In September 2026, it was reported that the government was investigating companies in the technology space, including Tujia, for possible violations of unfair competition law. Tujia indicated through social media posts that it was cooperating with the investigation.

==Business model==
Tujia operates a booking platform for short-term rentals, long-term rentals, and bed-and-breakfast accommodations. In the post-pandemic period, the company has generally reported growth in demand for homestays and experience-based travel accommodations in China.

Contemporary coverage described Tujia's service as resembling Airbnb, while incorporating features designed for Chinese travel preferences. Tujia has frequently been compared with Airbnb and HomeAway, but developed a business model adapted to the Chinese vacation-rental market. Rather than limiting itself to connecting individual property owners with renters, the company has focused in part on professionally managed serviced apartments, including properties left vacant by developers and individual owners. Its inventory has included inns, apartments, resorts, homestays and villas.

Tujia has also provided property-management services. Under one model, rather than leasing properties from owners for fixed payments, Tujia manages the properties and shares rental revenue with their owners when the properties are occupied. The company has dealt directly with renters and has offered housekeeping and property-management services. This model reduced the need for Tujia to incur the fixed costs associated with contracting for properties irrespective of occupancy.
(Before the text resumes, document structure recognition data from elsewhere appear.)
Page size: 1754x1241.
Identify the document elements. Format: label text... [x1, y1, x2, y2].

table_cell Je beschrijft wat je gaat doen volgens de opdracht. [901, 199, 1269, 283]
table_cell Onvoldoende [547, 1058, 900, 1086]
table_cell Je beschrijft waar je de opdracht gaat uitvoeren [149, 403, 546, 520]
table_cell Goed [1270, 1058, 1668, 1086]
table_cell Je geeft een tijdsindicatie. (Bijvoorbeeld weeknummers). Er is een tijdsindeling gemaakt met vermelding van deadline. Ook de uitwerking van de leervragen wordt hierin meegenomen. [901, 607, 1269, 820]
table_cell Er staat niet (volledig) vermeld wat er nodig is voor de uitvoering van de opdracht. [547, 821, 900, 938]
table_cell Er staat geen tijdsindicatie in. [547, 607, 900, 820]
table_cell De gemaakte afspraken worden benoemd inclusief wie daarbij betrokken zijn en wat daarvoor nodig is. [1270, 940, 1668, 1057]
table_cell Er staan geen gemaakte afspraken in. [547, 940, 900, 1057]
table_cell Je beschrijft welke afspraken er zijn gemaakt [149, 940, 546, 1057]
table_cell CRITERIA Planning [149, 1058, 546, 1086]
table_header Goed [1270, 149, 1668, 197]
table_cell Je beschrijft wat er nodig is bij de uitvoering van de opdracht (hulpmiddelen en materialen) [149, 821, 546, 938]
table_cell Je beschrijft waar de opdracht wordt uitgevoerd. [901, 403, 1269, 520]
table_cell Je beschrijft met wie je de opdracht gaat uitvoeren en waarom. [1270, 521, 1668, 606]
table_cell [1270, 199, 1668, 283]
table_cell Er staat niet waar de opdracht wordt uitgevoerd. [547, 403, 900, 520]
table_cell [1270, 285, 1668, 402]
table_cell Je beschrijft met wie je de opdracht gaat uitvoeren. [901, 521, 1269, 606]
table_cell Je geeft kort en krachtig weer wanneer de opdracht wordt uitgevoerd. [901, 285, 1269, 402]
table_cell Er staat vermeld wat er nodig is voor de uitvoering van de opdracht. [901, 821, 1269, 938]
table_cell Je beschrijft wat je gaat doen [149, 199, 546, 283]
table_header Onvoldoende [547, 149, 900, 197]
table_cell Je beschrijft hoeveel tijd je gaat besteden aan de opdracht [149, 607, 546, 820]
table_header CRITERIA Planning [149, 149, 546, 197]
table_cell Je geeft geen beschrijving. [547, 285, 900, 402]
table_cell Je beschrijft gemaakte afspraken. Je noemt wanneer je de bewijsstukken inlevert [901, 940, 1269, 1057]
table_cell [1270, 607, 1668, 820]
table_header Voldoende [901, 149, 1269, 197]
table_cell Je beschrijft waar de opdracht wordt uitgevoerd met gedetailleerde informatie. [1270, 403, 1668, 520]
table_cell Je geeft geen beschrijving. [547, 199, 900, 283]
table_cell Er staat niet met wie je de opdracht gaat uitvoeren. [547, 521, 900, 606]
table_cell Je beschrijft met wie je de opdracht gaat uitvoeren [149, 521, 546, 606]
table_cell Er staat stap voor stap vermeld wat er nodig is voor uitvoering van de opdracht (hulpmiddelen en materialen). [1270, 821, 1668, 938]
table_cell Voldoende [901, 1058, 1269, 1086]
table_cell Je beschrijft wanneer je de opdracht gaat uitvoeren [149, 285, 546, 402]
Property-management staff have also been utilized to provide cleaning and round-the-clock service at some properties, with some listings offering additional services such as butlers, bicycles, and car rentals. The platform has emphasized rentals of entire houses, apartments and condominiums, a model intended in part to accommodate Chinese travelers who travel in larger family or social groups, and who may prefer not to share accommodations with strangers.